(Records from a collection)

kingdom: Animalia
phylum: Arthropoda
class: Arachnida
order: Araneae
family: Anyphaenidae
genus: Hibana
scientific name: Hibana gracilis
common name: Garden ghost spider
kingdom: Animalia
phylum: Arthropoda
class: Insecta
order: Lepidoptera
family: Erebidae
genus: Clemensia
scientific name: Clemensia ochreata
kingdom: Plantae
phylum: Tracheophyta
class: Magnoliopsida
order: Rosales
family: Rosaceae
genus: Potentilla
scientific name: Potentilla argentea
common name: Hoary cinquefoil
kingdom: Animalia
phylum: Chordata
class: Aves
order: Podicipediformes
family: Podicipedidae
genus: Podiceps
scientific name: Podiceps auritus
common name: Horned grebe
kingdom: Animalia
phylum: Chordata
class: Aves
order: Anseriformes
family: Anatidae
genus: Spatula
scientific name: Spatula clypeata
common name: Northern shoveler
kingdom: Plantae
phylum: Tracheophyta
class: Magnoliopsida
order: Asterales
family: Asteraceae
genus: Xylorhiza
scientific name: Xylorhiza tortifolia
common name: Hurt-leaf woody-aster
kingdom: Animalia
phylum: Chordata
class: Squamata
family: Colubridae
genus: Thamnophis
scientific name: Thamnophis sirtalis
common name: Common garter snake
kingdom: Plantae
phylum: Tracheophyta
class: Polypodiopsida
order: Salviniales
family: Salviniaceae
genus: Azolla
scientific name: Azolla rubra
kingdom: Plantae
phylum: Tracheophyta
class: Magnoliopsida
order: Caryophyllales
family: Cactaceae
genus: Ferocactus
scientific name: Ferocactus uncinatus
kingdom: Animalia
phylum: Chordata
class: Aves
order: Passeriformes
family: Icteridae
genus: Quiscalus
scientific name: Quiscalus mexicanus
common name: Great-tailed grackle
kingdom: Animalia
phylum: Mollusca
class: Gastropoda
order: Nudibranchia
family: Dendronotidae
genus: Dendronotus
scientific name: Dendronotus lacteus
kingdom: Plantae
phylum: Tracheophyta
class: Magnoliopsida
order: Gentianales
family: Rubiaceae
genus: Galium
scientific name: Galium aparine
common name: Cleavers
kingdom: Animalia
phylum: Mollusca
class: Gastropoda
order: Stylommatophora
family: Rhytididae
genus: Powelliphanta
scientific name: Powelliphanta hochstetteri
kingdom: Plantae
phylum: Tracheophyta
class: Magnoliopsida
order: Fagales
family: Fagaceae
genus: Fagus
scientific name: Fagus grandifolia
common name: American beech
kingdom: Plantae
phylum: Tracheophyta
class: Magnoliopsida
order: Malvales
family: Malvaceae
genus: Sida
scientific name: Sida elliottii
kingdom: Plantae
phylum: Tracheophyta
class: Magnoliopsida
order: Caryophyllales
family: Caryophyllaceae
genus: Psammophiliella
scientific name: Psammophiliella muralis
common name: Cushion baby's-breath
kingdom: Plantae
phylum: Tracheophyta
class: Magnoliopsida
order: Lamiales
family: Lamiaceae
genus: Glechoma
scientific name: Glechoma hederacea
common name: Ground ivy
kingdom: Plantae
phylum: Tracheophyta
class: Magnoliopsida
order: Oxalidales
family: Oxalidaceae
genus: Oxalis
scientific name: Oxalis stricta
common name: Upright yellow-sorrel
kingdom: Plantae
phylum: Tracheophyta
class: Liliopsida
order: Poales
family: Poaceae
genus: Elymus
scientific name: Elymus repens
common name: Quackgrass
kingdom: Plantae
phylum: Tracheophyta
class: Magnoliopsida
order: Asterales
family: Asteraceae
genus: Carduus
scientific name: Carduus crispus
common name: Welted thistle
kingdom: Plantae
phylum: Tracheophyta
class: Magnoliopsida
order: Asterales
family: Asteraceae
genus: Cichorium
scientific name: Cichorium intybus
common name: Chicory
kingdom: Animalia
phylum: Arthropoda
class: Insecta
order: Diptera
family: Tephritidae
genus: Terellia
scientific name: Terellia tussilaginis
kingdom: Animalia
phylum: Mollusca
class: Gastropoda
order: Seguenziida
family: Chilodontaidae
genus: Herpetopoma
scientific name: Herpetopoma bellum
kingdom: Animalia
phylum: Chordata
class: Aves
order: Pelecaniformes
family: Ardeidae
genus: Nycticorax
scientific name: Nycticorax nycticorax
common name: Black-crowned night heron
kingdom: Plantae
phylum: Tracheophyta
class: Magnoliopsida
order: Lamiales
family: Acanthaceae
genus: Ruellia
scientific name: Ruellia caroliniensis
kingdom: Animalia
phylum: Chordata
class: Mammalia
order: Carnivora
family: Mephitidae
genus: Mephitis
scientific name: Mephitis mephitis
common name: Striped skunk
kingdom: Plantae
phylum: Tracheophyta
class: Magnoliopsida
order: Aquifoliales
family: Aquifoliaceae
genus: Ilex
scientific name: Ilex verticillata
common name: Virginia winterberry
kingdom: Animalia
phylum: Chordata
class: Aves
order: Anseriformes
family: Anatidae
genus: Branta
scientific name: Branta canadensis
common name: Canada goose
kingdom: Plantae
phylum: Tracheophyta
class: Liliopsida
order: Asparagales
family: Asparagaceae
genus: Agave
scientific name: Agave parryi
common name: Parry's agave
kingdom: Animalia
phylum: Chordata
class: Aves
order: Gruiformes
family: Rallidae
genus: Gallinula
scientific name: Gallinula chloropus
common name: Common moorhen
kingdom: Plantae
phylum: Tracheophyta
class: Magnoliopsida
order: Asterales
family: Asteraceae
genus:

Short exercise → Rewrite the listing from its first line through the line with "genus: Ferocactus", changing each "common name" to "vernacular name" and keeping everything else the same.

Reply to the task →
kingdom: Animalia
phylum: Arthropoda
class: Arachnida
order: Araneae
family: Anyphaenidae
genus: Hibana
scientific name: Hibana gracilis
vernacular name: Garden ghost spider
kingdom: Animalia
phylum: Arthropoda
class: Insecta
order: Lepidoptera
family: Erebidae
genus: Clemensia
scientific name: Clemensia ochreata
kingdom: Plantae
phylum: Tracheophyta
class: Magnoliopsida
order: Rosales
family: Rosaceae
genus: Potentilla
scientific name: Potentilla argentea
vernacular name: Hoary cinquefoil
kingdom: Animalia
phylum: Chordata
class: Aves
order: Podicipediformes
family: Podicipedidae
genus: Podiceps
scientific name: Podiceps auritus
vernacular name: Horned grebe
kingdom: Animalia
phylum: Chordata
class: Aves
order: Anseriformes
family: Anatidae
genus: Spatula
scientific name: Spatula clypeata
vernacular name: Northern shoveler
kingdom: Plantae
phylum: Tracheophyta
class: Magnoliopsida
order: Asterales
family: Asteraceae
genus: Xylorhiza
scientific name: Xylorhiza tortifolia
vernacular name: Hurt-leaf woody-aster
kingdom: Animalia
phylum: Chordata
class: Squamata
family: Colubridae
genus: Thamnophis
scientific name: Thamnophis sirtalis
vernacular name: Common garter snake
kingdom: Plantae
phylum: Tracheophyta
class: Polypodiopsida
order: Salviniales
family: Salviniaceae
genus: Azolla
scientific name: Azolla rubra
kingdom: Plantae
phylum: Tracheophyta
class: Magnoliopsida
order: Caryophyllales
family: Cactaceae
genus: Ferocactus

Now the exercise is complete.